Перед ним стояла чернильница, лежало перо и раскрытый свиток.
— Ну? — спросил он, не поднимая головы от бумаги. — Кто таковы будете?
Я сделал шаг вперед. Бугай остался у двери, изображая статую командора. Я чувствовал, как вспотели ладони. Сейчас. Главное — не сбиться. Не перепутать слова.
Я набрал в грудь затхлый воздух приказа.
— Государев холоп, донской казак, есаул Тихоновского острога Семён, бьёт челом великому государю, царю и великому князю Михаилу Федоровичу всея Руси…
Слова вылетали из меня чеканно, как пули из ствола. Я не глотал окончания, не торопился, держал ритм. Я смотрел ему ровно в переносицу, как учил Карл Иванович.
Дьяк перестал писать. Перо в его руке замерло. Он чуть наклонил голову вниз и поверх очков на кончике носа уставился на меня. Взгляд его колючих глаз словно сверлил дыру во мне. Он молчал секунду, вторую. Перо в его длинных, узловатых пальцах медленно провернулось вокруг своей оси.
— Ладно, — сказал он наконец. Голос был скрипучий, как несмазанная петля. — Складно говоришь. Не мычишь, как иные. Изволь к делу.

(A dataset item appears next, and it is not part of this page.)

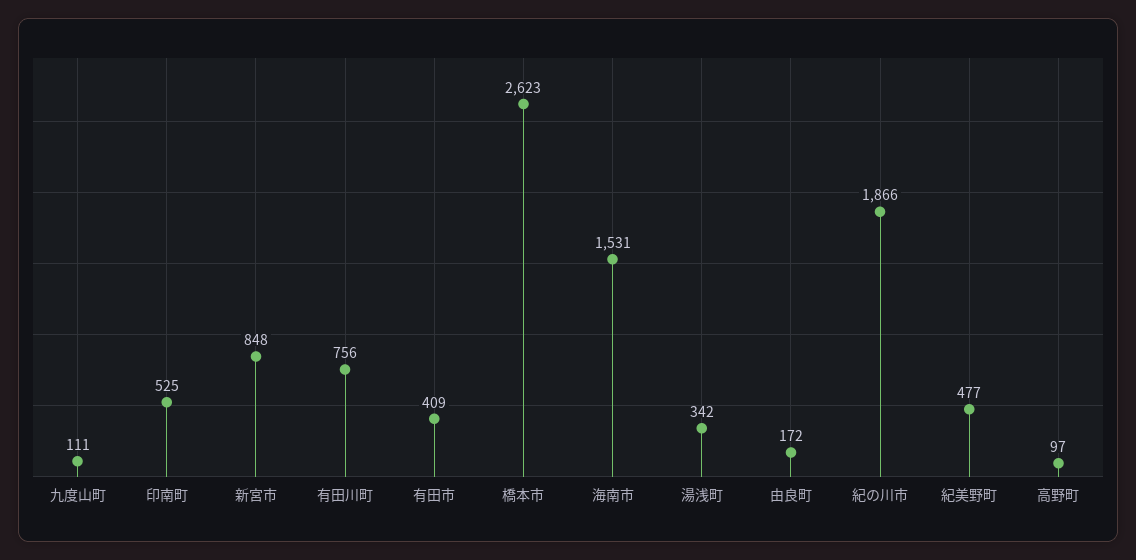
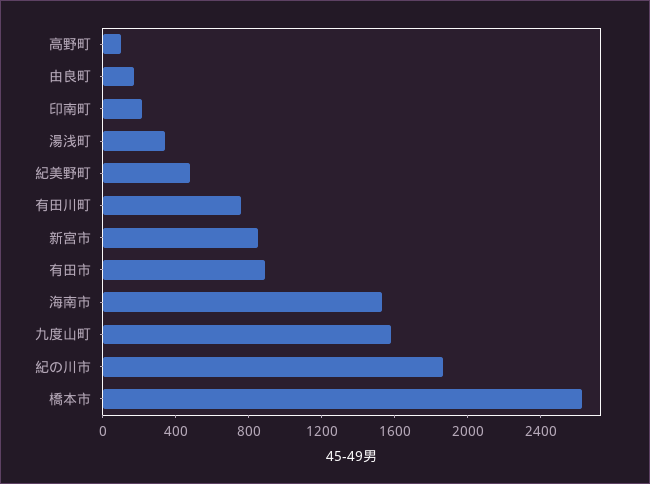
九度山町: 111 -> 1600
印南町: 525 -> 200
有田市: 409 -> 900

Я подошел к столу и положил перед ним челобитную.
— Острог Тихоновский, бывший безымянный, на южном рубеже, — начал я, переходя на язык цифр. — Гарнизон — двести двадцать пять сабель и пищалей по списку. Из них в строю — сто двадцать, в том числе три десятка новиков. Потери за нынешний год — сто четыре души убитыми и увечными, кои к службе более не способны. Ещё один переведён в иной гарнизон. Пополнение набираем беспрестанно.
Дьяк взял мою челобитную, быстро пробежал глазами. Хмыкнул.
— Порох, — продолжал я, пока он читал. — В пороховницах ныне восемнадцать пудов. Свинца — шесть пудов. Ядер нет, пушек исправных нет. После недавней осады турецкой запасы сильно поубавились, острог отстроили своими силами — и сразу челом к вам, Ларион Афанасьевич, дабы государев рубеж в надлежащем порядке содержать.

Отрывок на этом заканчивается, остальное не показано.